*Exercise goal:*
Which people are named in the text below about Guelph's arts community and improvisation?

*Text segment:*
================================

Good times for the arts in Guelph: Guelph Jazz Festival director and University of Guelph professor Ajay Heble discusses the growth and future of Guelph's arts community
 
By Joey Sabljic, Special to Guelph Mercury



What is putting Guelph on the map right now? What distinguishes the city from your Torontos and Montreals in the Great Canadian Scheme of Things?

To find out check out this great interview between Joey Sabljic and Ajay Heble in the Guelph Mercury.

Also...

Ajay will be giving a TED talk entitled, "Improvisation as a Model for Social Change" at the TEDxGuelphU conference on Saturday November 24th at Rozanksi Hall, University of Guelph.

For more details please visit the TED page.

Oral Histories Project

Oral Histories is a showcase of interviews, performances, and articles by and about improvising musicians, artists, writers and scholars. This new monthly feature will offer an intimate look inside the minds and practices of some of the many dynamic, innovative people whose energy and ideas make improvisation studies such a vibrant field of inquiry. The Oral Histories project provides a space for improvising artists to be heard in their own words, often in dialogue with other improvisers, scholars and practitioners.

BOB OSTERTAG

In this interview with Mauricio Martinez (PhD candidate and ICASP researcher), Bob Ostertag (scholar, journalist, and improviser) talks about the possibilities and the limits of machines and electronic based music. He talks about how improvising on a machine, particularly a synthesizer in the 1970s, is a very different thing than improvising with an acoustic instrument. The automated processes of synthesizers in the 70s make it nearly impossible to accurately predict the decisions one would make “live” in the moment. Ostertag goes on to describe that improvisation is perhaps the DJ's last claim to a legitimate role in live performance: “so without the claim of improvising there’d be no reason to have a human involved in the process at all.” An interesting and stimulating interview that is far reaching in its exploration of technology, improvisation, human ambition and desire in relation to the limits and possibilities of the machine, the human body in performance, and politics and art. Also discussed is his time spent with Anthony Braxton, particularly his confession to Braxton that he could not read sheet music. The interview concludes with a critical reexamination of Walter Benjamin’s insights on art with respect to contemporary forms of digital media distribution. Ostertag poses the important question: “is the way the art is distributed now gonna change the very meaning of what we think of as art?”

================================

*Supplied data:*
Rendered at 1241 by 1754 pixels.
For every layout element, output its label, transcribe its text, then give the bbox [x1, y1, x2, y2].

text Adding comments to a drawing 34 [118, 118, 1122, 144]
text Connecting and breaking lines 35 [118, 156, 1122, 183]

================================

*Reply:*
Ajay Heble, Joey Sabljic, Mauricio Martinez, Bob Ostertag, Anthony Braxton, Walter Benjamin